# LR2/Mogrify installation problems



## Joanne (Jan 26, 2010)

This is my first post here. I am so overwhelmed trying to install this program and I don't know what I am doing wrong. When I go to file&gt;plugin manager&gt;add plugin&gt;mogrify.exe (in the ImageMagick file), I get a message saying there was an error that occurred while attempting to load this program. So then what do I do next? I am not good at computer stuff like this; sorry if this is really a stupid question.


----------



## Victoria Bampton (Jan 26, 2010)

Hi Joanne, welcome to the forum!

Here's the instructions you need: http://www.photographers-toolbox.com/products/lr2mogrify.php?sec=install

It's not the mogrify.exe file that you want to be loading in the plugin manager. In the plugin manager, you want to be pointing to the plugin folder called LR2Mogrify.lrplugin. Once that's loaded, you then enter the mogrify.exe path in the plugin interface in the export dialog.


----------



## Joanne (Jan 26, 2010)

Bless your heart for helping me (thank you!) . I have it installed, but now it tells me it's not working. Could you help me again?


----------



## Joanne (Jan 26, 2010)

When it mentions about unlocking the trial version, I had obtained that on my work computer, donated, and rec'd a serial number. However, I wanted to install this on my home computer. So am I missing a step here? Can I use the same serial number on two different computers?


----------



## Victoria Bampton (Jan 28, 2010)

I don't know offhand what Tim's policy is on multiple computers but you could drop him an email via his website if the information isn't on there. I'm guessing he'll probably be ok with you using it on both of your machines, like LR's own license.

So is it working or what does it tell you?


----------

■ ■ ■ ■

Instruction: Write out the entire LR2/Mogrify installation forum thread above, word for word.

■ ■ ■ ■

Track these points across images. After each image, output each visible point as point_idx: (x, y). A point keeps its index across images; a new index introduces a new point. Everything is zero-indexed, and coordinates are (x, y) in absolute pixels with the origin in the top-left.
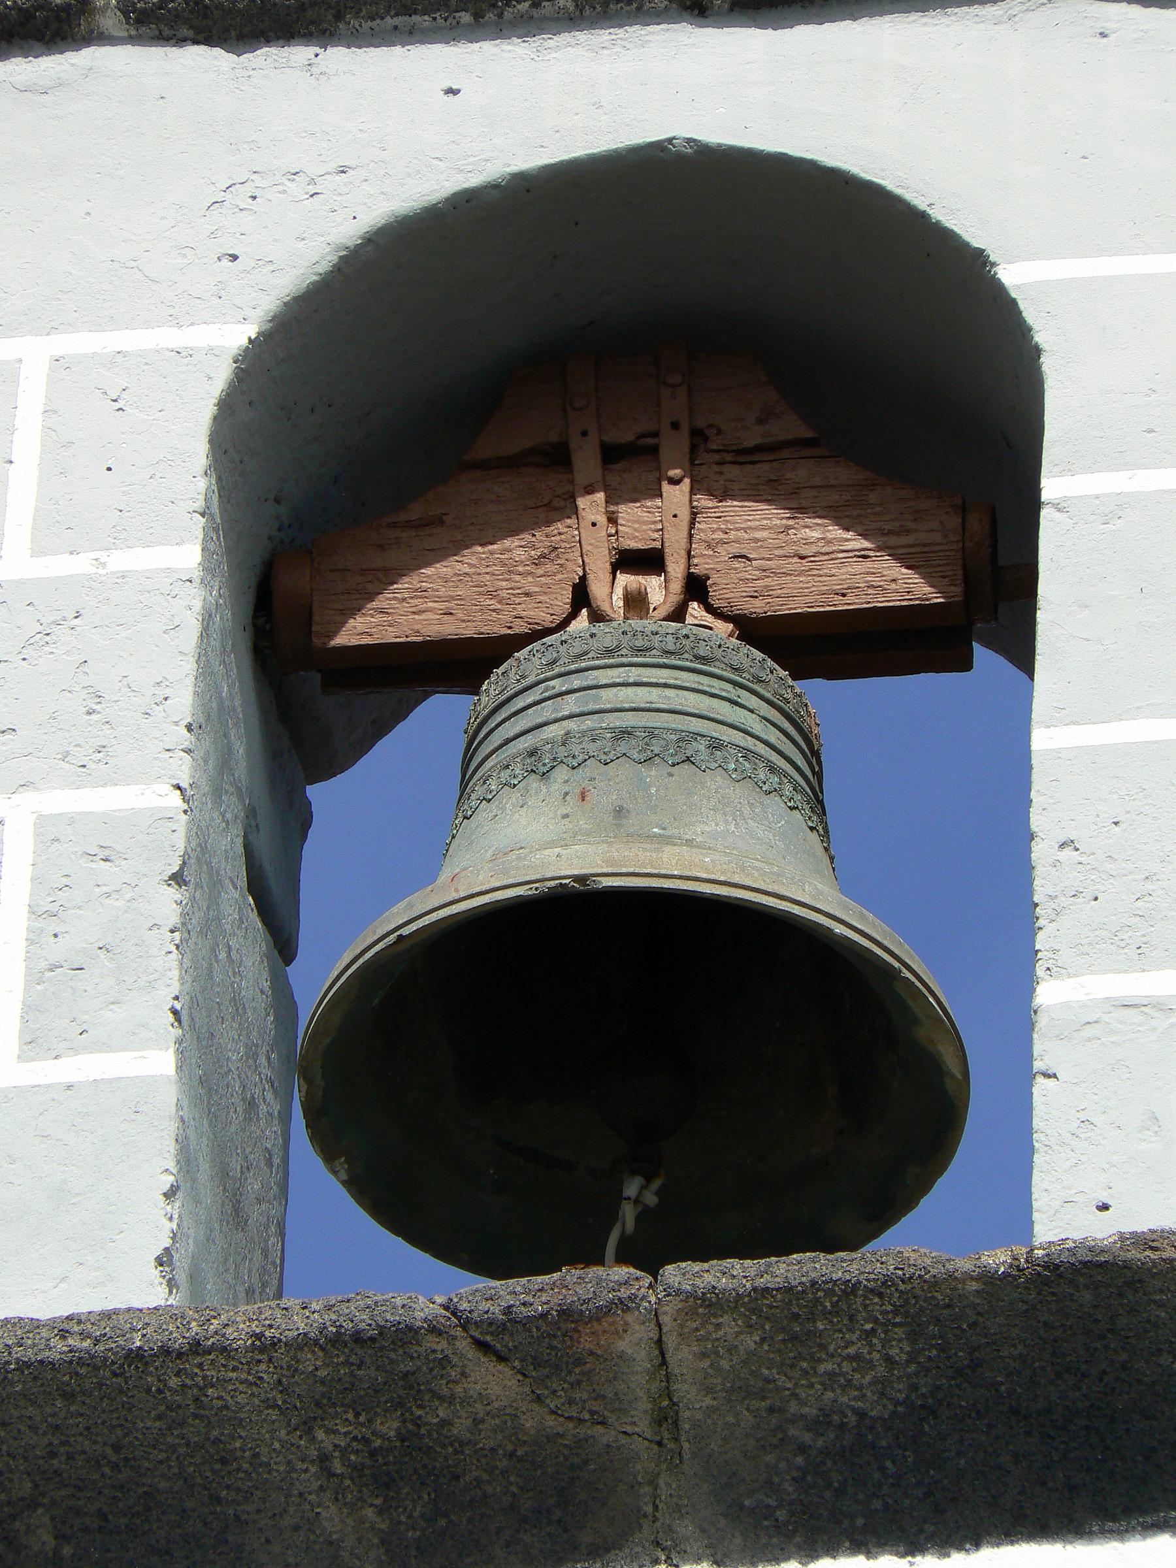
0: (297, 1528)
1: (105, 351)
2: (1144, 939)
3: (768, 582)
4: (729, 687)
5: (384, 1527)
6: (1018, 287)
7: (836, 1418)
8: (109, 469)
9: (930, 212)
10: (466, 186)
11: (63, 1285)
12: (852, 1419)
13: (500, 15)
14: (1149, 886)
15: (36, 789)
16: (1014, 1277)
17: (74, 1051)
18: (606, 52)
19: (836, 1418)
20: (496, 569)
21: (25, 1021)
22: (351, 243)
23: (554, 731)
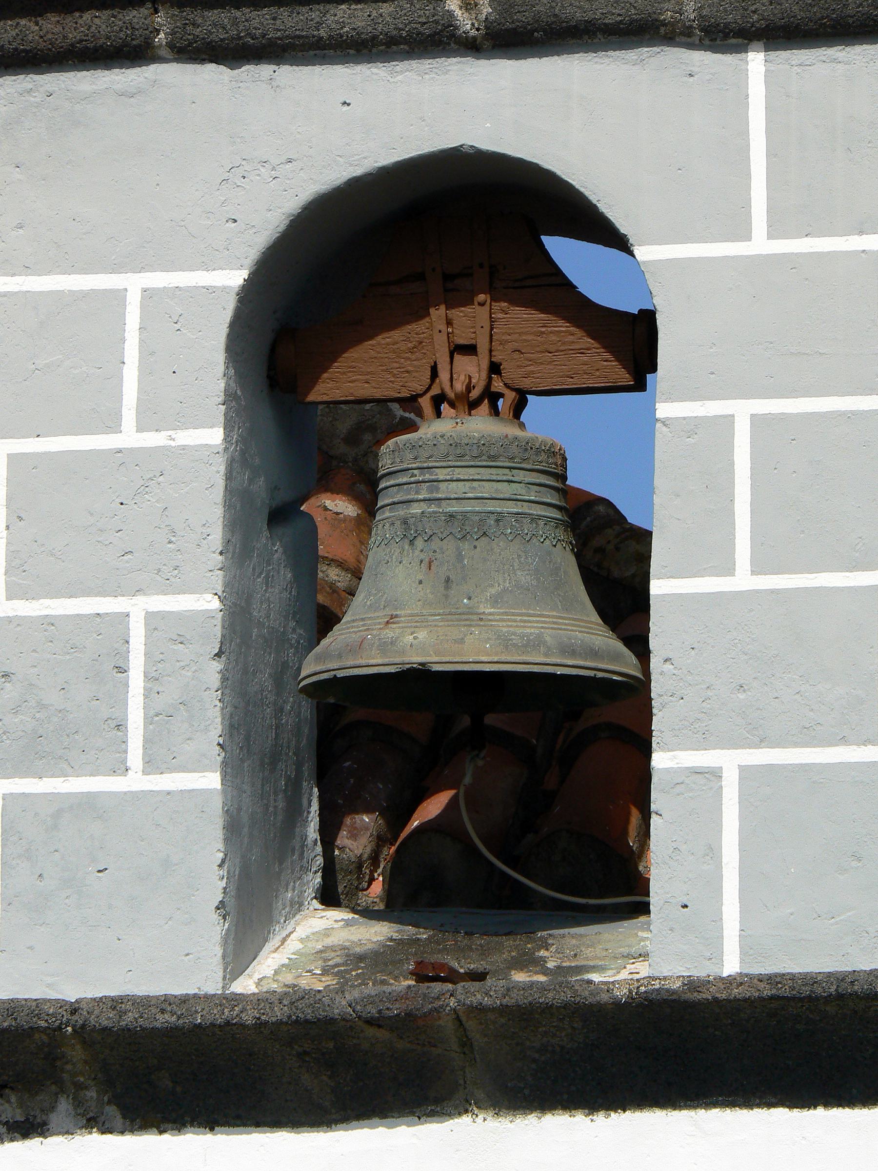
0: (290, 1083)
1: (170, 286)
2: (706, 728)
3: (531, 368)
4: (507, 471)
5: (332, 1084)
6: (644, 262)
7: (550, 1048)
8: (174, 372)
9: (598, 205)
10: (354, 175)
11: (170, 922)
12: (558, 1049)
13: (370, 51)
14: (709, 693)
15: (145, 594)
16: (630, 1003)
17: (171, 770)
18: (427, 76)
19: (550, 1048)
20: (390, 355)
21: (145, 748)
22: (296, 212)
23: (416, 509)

■ ■ ■ ■

Task output:
# LR2/Mogrify installation problems



## Joanne (Jan 26, 2010)

This is my first post here. I am so overwhelmed trying to install this program and I don't know what I am doing wrong. When I go to file&gt;plugin manager&gt;add plugin&gt;mogrify.exe (in the ImageMagick file), I get a message saying there was an error that occurred while attempting to load this program. So then what do I do next? I am not good at computer stuff like this; sorry if this is really a stupid question.


----------



## Victoria Bampton (Jan 26, 2010)

Hi Joanne, welcome to the forum!

Here's the instructions you need: http://www.photographers-toolbox.com/products/lr2mogrify.php?sec=install

It's not the mogrify.exe file that you want to be loading in the plugin manager. In the plugin manager, you want to be pointing to the plugin folder called LR2Mogrify.lrplugin. Once that's loaded, you then enter the mogrify.exe path in the plugin interface in the export dialog.


----------



## Joanne (Jan 26, 2010)

Bless your heart for helping me (thank you!) . I have it installed, but now it tells me it's not working. Could you help me again?


----------



## Joanne (Jan 26, 2010)

When it mentions about unlocking the trial version, I had obtained that on my work computer, donated, and rec'd a serial number. However, I wanted to install this on my home computer. So am I missing a step here? Can I use the same serial number on two different computers?


----------



## Victoria Bampton (Jan 28, 2010)

I don't know offhand what Tim's policy is on multiple computers but you could drop him an email via his website if the information isn't on there. I'm guessing he'll probably be ok with you using it on both of your machines, like LR's own license.

So is it working or what does it tell you?


----------